“You can blame it on your teachers. You can blame it on the weather. You can blame it on how your mother and father didn’t stick together.”
The African proverb says, “It Takes A Village to Raise a Child.” Yet, we often lose sight of this and it perpetuates a growing problem in this country. I am not sure if it is human nature or not, but we tend to become blame throwers when things go wrong or fall apart. This is definitely happening with the education problem in the United States. Lately teachers have been taking the brunt of the blame for the dismal state of education. The big education news has been the release of school data and performance by teachers as a way to correct the issues in education. I don’t think more standardized test are a solution and blaming schools solely is not going to solve the education issues. As an educator I just want the time to help my students grow and be educated without all the red tape associated with it.

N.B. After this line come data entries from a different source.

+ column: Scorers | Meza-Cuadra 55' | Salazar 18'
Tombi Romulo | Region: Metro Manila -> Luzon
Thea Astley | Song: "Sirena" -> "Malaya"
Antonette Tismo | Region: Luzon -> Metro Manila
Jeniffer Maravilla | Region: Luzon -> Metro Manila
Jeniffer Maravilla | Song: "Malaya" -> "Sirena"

The pressure on teachers and students to pass tests is enormous and truly takes away from the educational experience because we are too worried about the “test” or “data” to truly immerse ourselves in the learning process. We are also inundated in the blame game that we then to lose touch with what it takes to truly be an effective educator for the benefit and well being of all our students.

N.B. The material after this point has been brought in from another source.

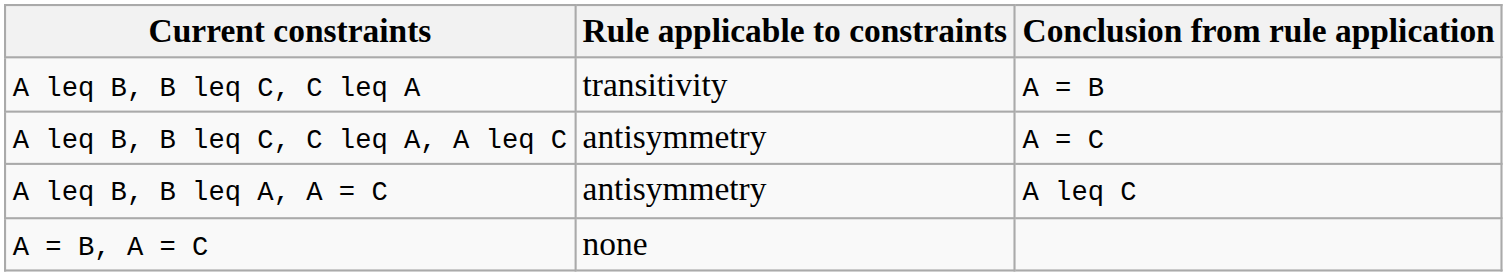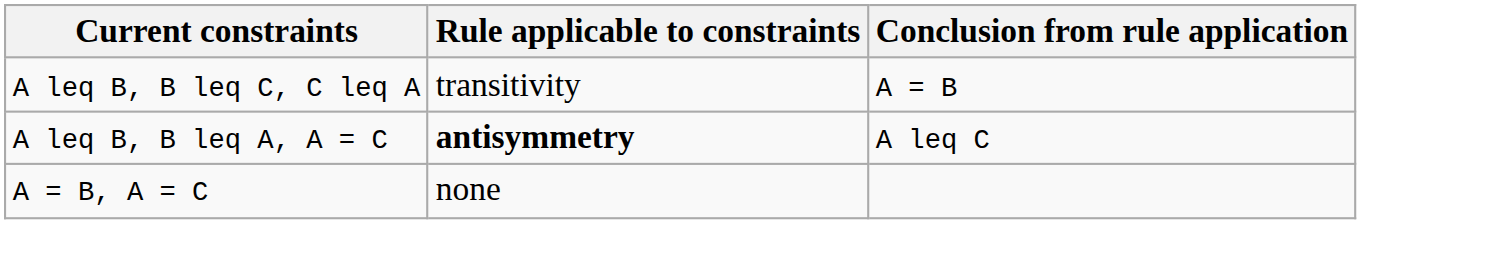- row: A leq B, B leq C, C leq A, A leq C | antisymmetry | A = C
A leq B, B leq A, A = C | Rule applicable to constraints: normal -> bold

I continually battle within my own self whether to just wave the white flag and give up because the politics of teaching interferes with the actual teaching and educational experience of my students. I truly belief we are doing a disservice to our future generations and something radical needs to occur in order to truly fix an education problem which is spiraling out of control.
This article in the New York Times is an excellent example of how we should end the blame game in education and really focuses on the students. Furthermore, this blog on Standardized test elaborates on how these test hinder the educational experience for students. It is time to end the blame game and start educating and helping our students become the best citizens they can be. We can no longer turn our back on the future. We owe it to the children to do our part and stop being a blame thrower.
We should reflect and really look inward, We need to start focusing on the children of today and the adults of tomorrow before it’s too late. It is time for adults to stop arguing and join together as educators in order to help all students succeed. It truly takes a village.